Trophy hunters 'behind death of male lions' at home of Cecil the lion
Trophy hunters have been chiefly responsible for the death of male lions on the African national park where Cecil made his home, say researchers.
Cecil, a 13-year old male lion, was a major attraction at Hwange National Park in Zimbabwe before being killed by American big-game hunter Walter Palmer.
His death last year sparked outrage among conservationists and animal lovers, especially since Palmer had a permit and could not be prosecuted for any crime.
A new study has now shed further light on the impact of trophy hunting on Hwange's lion population.
Researchers writing in the Journal of Applied Ecology studied the deaths of 206 lions in Hwange between 1999 and 2012. They found that 88% of male and 67% of female deaths were directly attributable to human activity.

Male deaths were dominated by trophy hunting, while female lions were killed in a number of ways including accidental snaring by bush meat hunters, and targeting by livestock herders.
Analysis showed that lions tended to avoid risky areas such as farmland with a history of retaliatory killing. Older, experienced lions were more likely to give these danger zones a wide berth than younger and less savvy individuals.
A second paper published in the journal Biological Conservation also used Hwange data to focus on the effects of intensive trophy hunting of male lions.
It showed that when hunting quotas were vastly reduced in the mid-2000s, the park's lion population increased by 62% while the number of adult males doubled.

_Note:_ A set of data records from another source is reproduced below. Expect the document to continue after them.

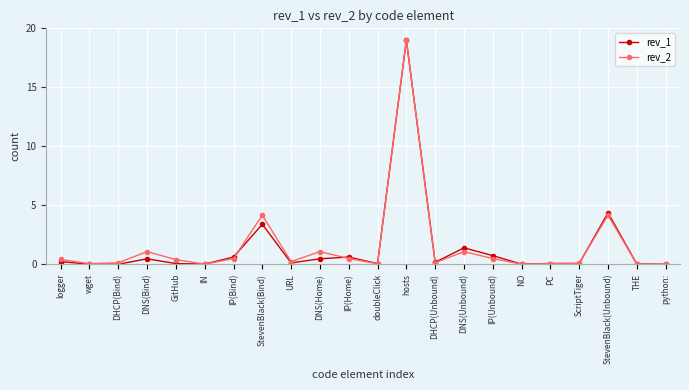

What is the value of the rev_2 point at the 14th from the left?

0.1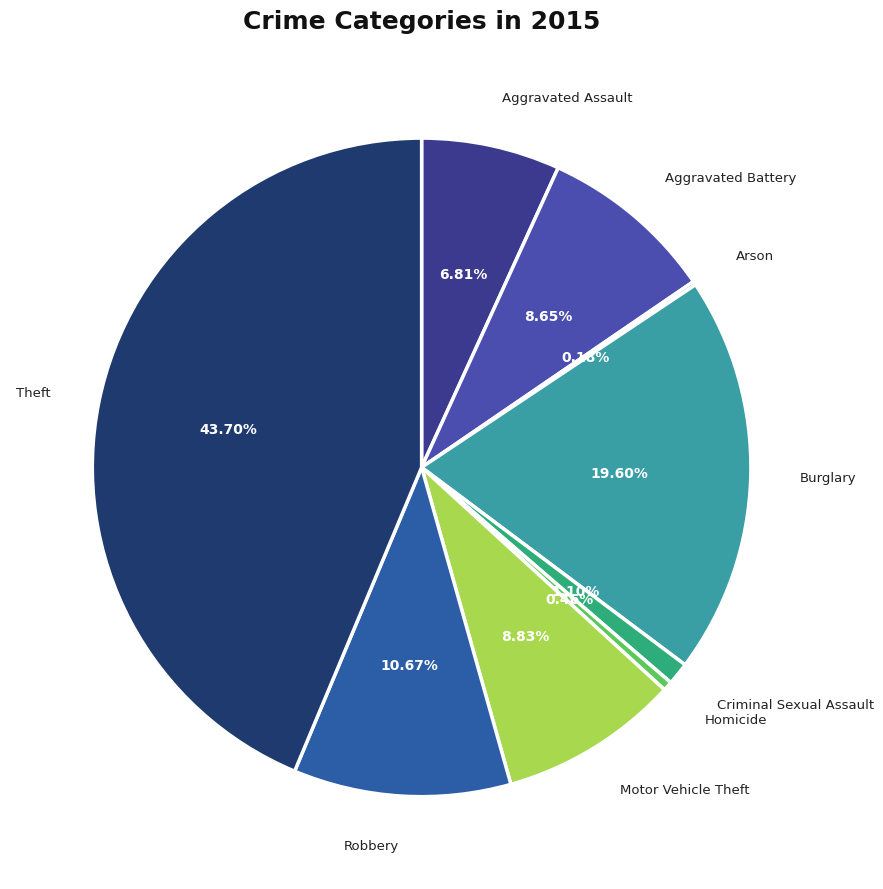

To the nearest percent, what portion does Motor Vehicle Theft represent?

9%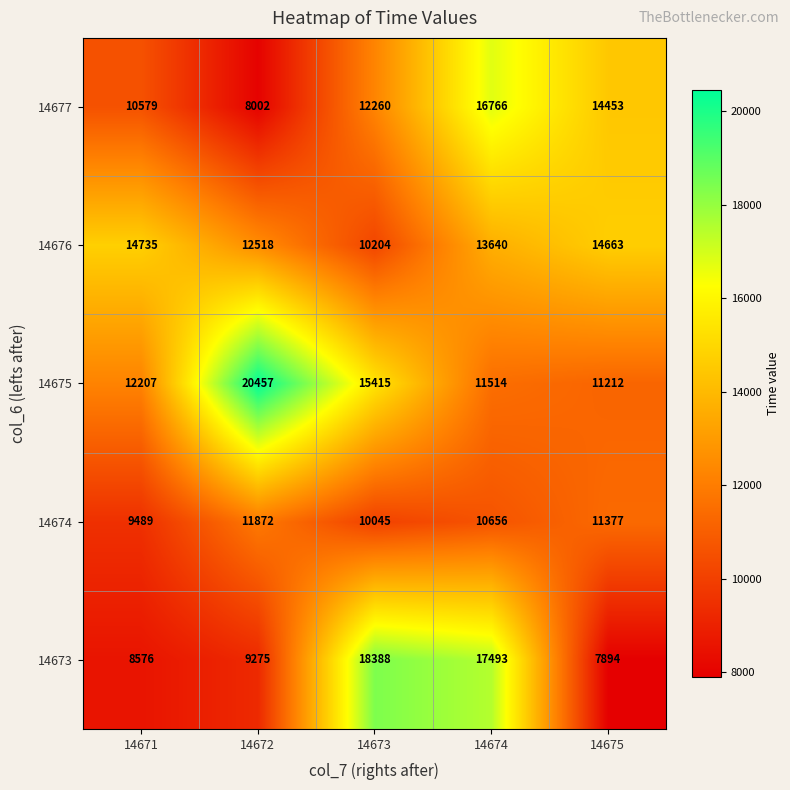

True or false: 14674 has a value of 11872 at 14672.

True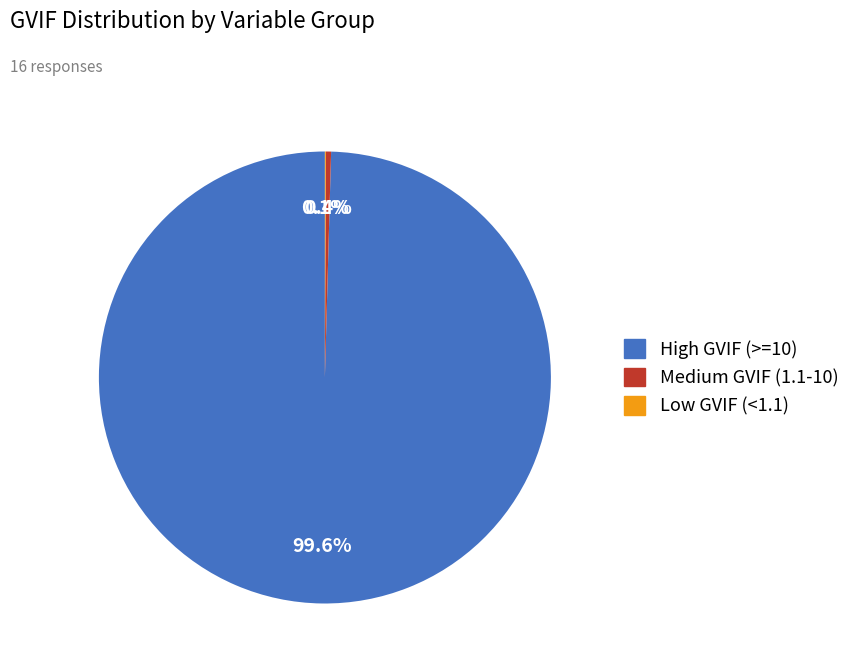

Does any single category account for the majority?

Yes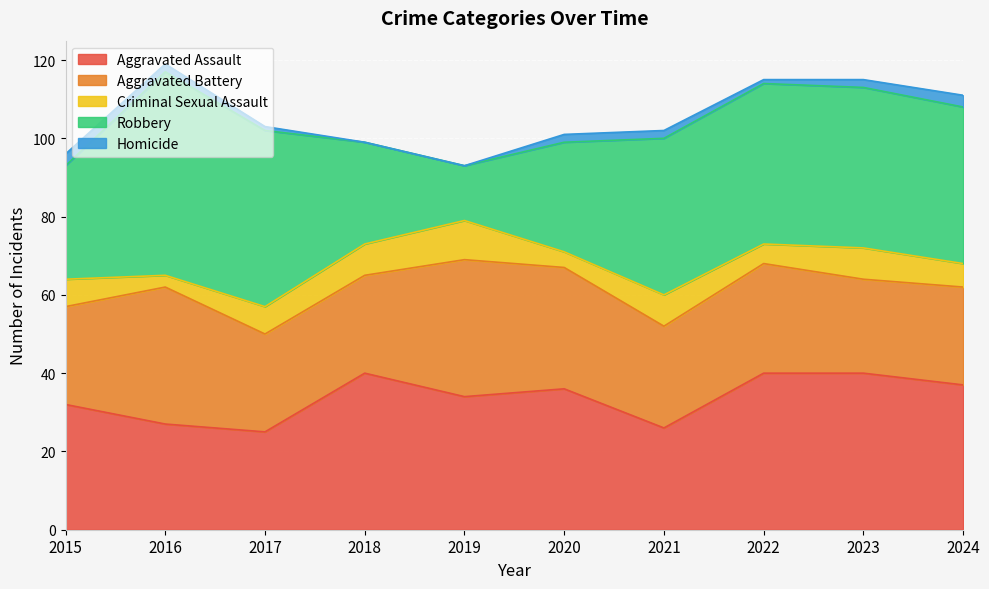

True or false: Aggravated Assault has more than 1 points higher than both neighbors.

True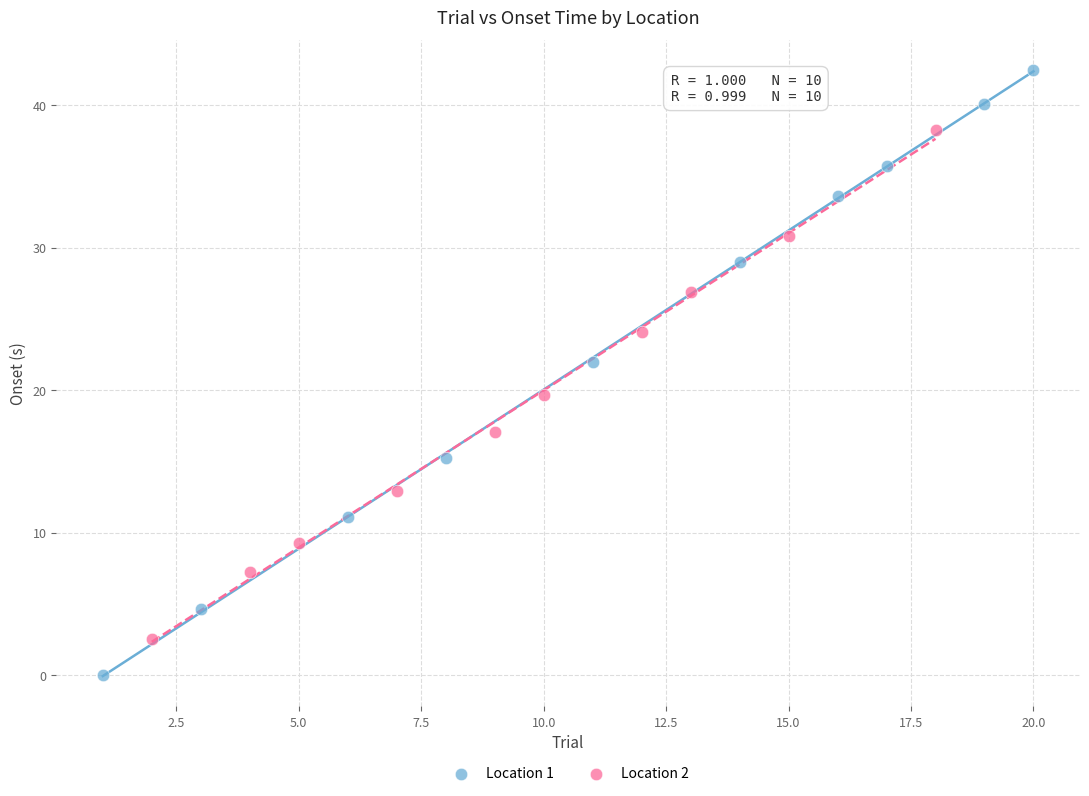

What are all the series names shown in the legend?

Location 1, Location 2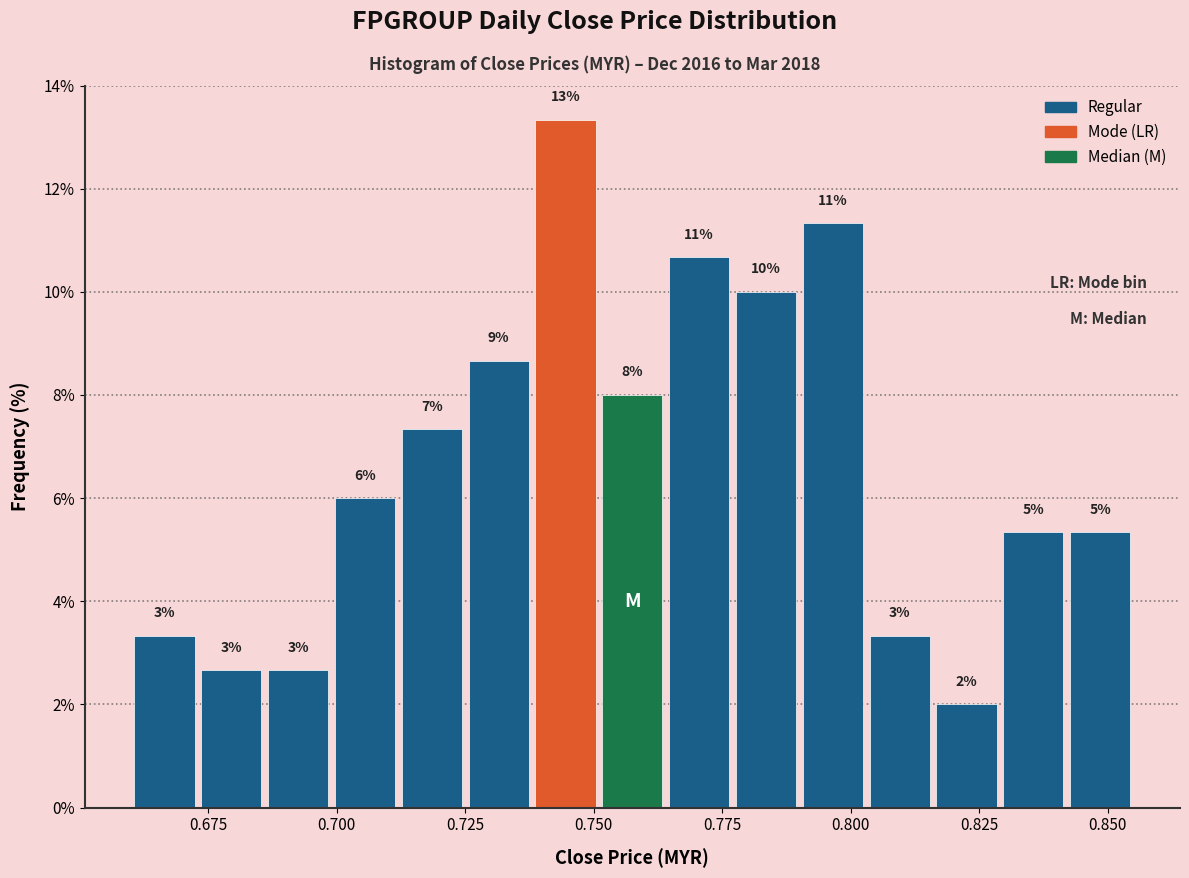

Around what value on the x-axis is the tallest bar? Give the approximate position of its centre, as read against the axis.

0.745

Professor David Macdonald, director of Oxford University's Wildlife Conservation Research Unit (WildCRU), who co-authored both studies, said: "Among the threats facing conservation is the global decline of many large apex predators. Public concern about the fate of many of these iconic species was strikingly emphasised by the outcry over the killing, by an American trophy hunter, of Cecil the lion - an animal studied closely by WildCRU.
"These two important new pieces of research, based on long-term understanding of population dynamics, add very significantly to our understanding of the threats faced by lions and other large predators in a world that is increasingly dominated by the human enterprise."